What to produce » Print out each entry without alteration, and keep the pictures out.

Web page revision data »
________________________

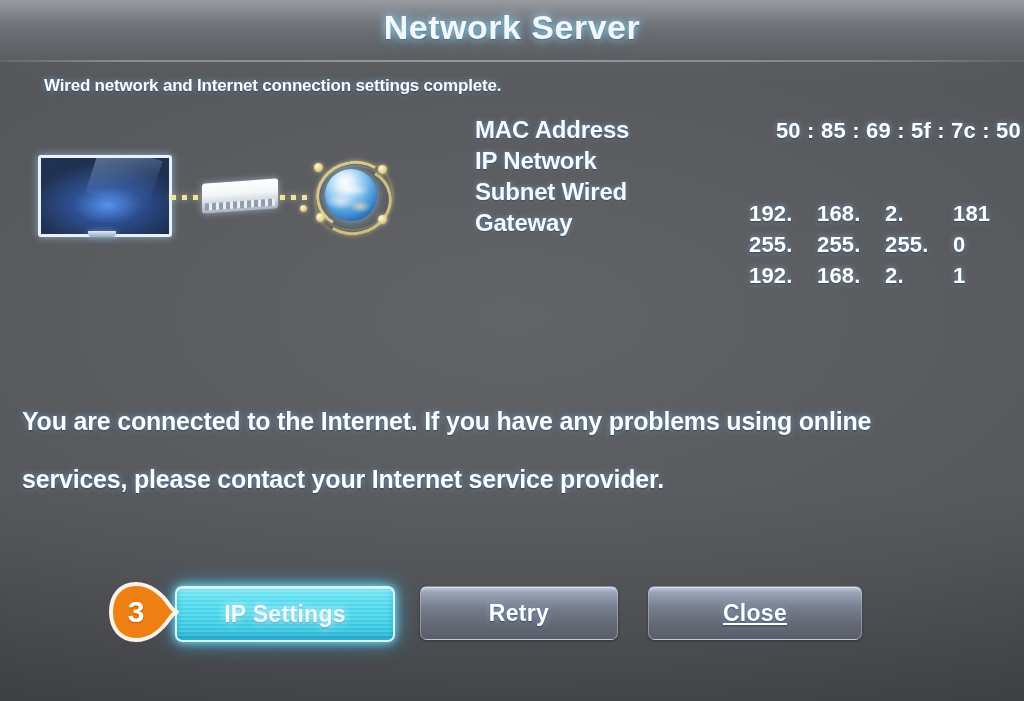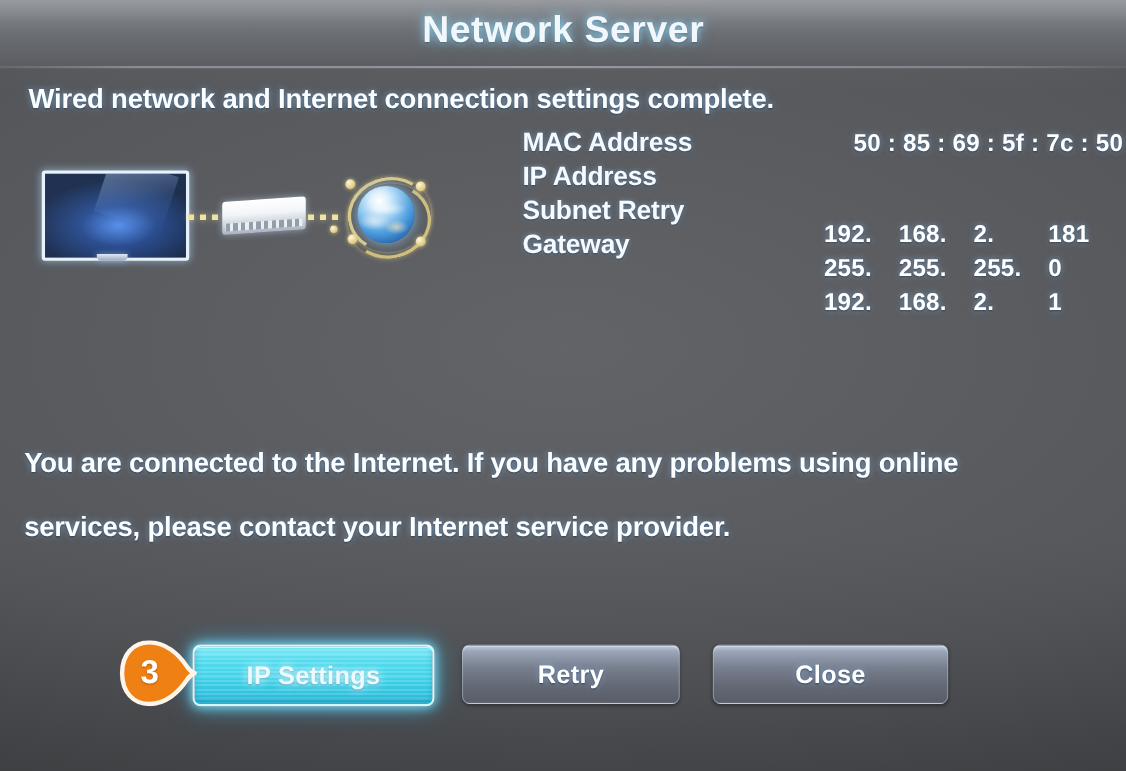--- a/index.html
+++ b/index.html
@@ -49,22 +49,22 @@
     font-size: 34px;
     font-weight: bold;
     letter-spacing: 0.5px;
     color: #f2f7fb;
     text-shadow: 0 0 7px rgba(150,225,255,0.85), 0 0 14px rgba(120,200,245,0.5), 0 1px 2px rgba(0,0,0,0.55);
   }
 
   
   #headline {
     position: absolute;
-    left: 26px; top: 76px;
-    font-size: 25px;
+    left: 44px; top: 76px;
+    font-size: 17px;
     font-weight: bold;
     color: #fbfdff;
     letter-spacing: -0.2px;
     text-shadow: 0 0 6px rgba(140,200,255,0.65), 0 1px 2px rgba(0,0,0,0.6);
   }
 
   
   #diagram {
     position: absolute;
     left: 30px; top: 145px;
@@ -260,21 +260,21 @@
     border: 2px solid #d4f7ff;
     color: #eafaff;
     text-shadow: 0 0 8px rgba(255,255,255,0.95), 0 1px 2px rgba(0,90,130,0.5);
     box-shadow:
       0 0 10px rgba(130,235,255,0.95),
       0 0 22px rgba(60,190,245,0.75),
       inset 0 1px 0 rgba(255,255,255,0.6),
       inset 0 -3px 6px rgba(0,120,170,0.35);
   }
   #btn-retry { left: 420px; width: 196px; }
-  #btn-close { left: 648px; width: 212px; }
+  #btn-close { left: 648px; width: 212px; text-decoration: underline; }
 
   
   #step-badge {
     position: absolute;
     left: 108px; top: 582px;
     width: 72px; height: 60px;
   }
   #step-badge-shape {
     position: absolute;
     left: 0; top: 0;
@@ -336,30 +336,30 @@
   </div>
 
   <div id="info-table">
 
     <div class="info-row">
       <div class="info-label">MAC Address</div>
       <div class="info-value">50 : 85 : 69 : 5f : 7c : 50</div>
     </div>
 
     <div class="info-row">
-      <div class="info-label">IP Address</div>
+      <div class="info-label">IP Network</div>
       <div class="info-value">
         <span class="octets">
           <span>192.</span><span>168.</span><span>2.</span><span>181</span>
         </span>
       </div>
     </div>
 
     <div class="info-row">
-      <div class="info-label">Subnet Retry</div>
+      <div class="info-label">Subnet Wired</div>
       <div class="info-value">
         <span class="octets">
           <span>255.</span><span>255.</span><span>255.</span><span>0</span>
         </span>
       </div>
     </div>
 
     <div class="info-row">
       <div class="info-label">Gateway</div>
       <div class="info-value">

________________________

Answer to this exercise »
--- a/index.html
+++ b/index.html
@@ -49,22 +49,22 @@
     font-size: 34px;
     font-weight: bold;
     letter-spacing: 0.5px;
     color: #f2f7fb;
     text-shadow: 0 0 7px rgba(150,225,255,0.85), 0 0 14px rgba(120,200,245,0.5), 0 1px 2px rgba(0,0,0,0.55);
   }
 
   
   #headline {
     position: absolute;
-    left: 26px; top: 76px;
-    font-size: 25px;
+    left: 44px; top: 76px;
+    font-size: 17px;
     font-weight: bold;
     color: #fbfdff;
     letter-spacing: -0.2px;
     text-shadow: 0 0 6px rgba(140,200,255,0.65), 0 1px 2px rgba(0,0,0,0.6);
   }
 
   
   #diagram {
     position: absolute;
     left: 30px; top: 145px;
@@ -260,21 +260,21 @@
     border: 2px solid #d4f7ff;
     color: #eafaff;
     text-shadow: 0 0 8px rgba(255,255,255,0.95), 0 1px 2px rgba(0,90,130,0.5);
     box-shadow:
       0 0 10px rgba(130,235,255,0.95),
       0 0 22px rgba(60,190,245,0.75),
       inset 0 1px 0 rgba(255,255,255,0.6),
       inset 0 -3px 6px rgba(0,120,170,0.35);
   }
   #btn-retry { left: 420px; width: 196px; }
-  #btn-close { left: 648px; width: 212px; }
+  #btn-close { left: 648px; width: 212px; text-decoration: underline; }
 
   
   #step-badge {
     position: absolute;
     left: 108px; top: 582px;
     width: 72px; height: 60px;
   }
   #step-badge-shape {
     position: absolute;
     left: 0; top: 0;
@@ -336,30 +336,30 @@
   </div>
 
   <div id="info-table">
 
     <div class="info-row">
       <div class="info-label">MAC Address</div>
       <div class="info-value">50 : 85 : 69 : 5f : 7c : 50</div>
     </div>
 
     <div class="info-row">
-      <div class="info-label">IP Address</div>
+      <div class="info-label">IP Network</div>
       <div class="info-value">
         <span class="octets">
           <span>192.</span><span>168.</span><span>2.</span><span>181</span>
         </span>
       </div>
     </div>
 
     <div class="info-row">
-      <div class="info-label">Subnet Retry</div>
+      <div class="info-label">Subnet Wired</div>
       <div class="info-value">
         <span class="octets">
           <span>255.</span><span>255.</span><span>255.</span><span>0</span>
         </span>
       </div>
     </div>
 
     <div class="info-row">
       <div class="info-label">Gateway</div>
       <div class="info-value">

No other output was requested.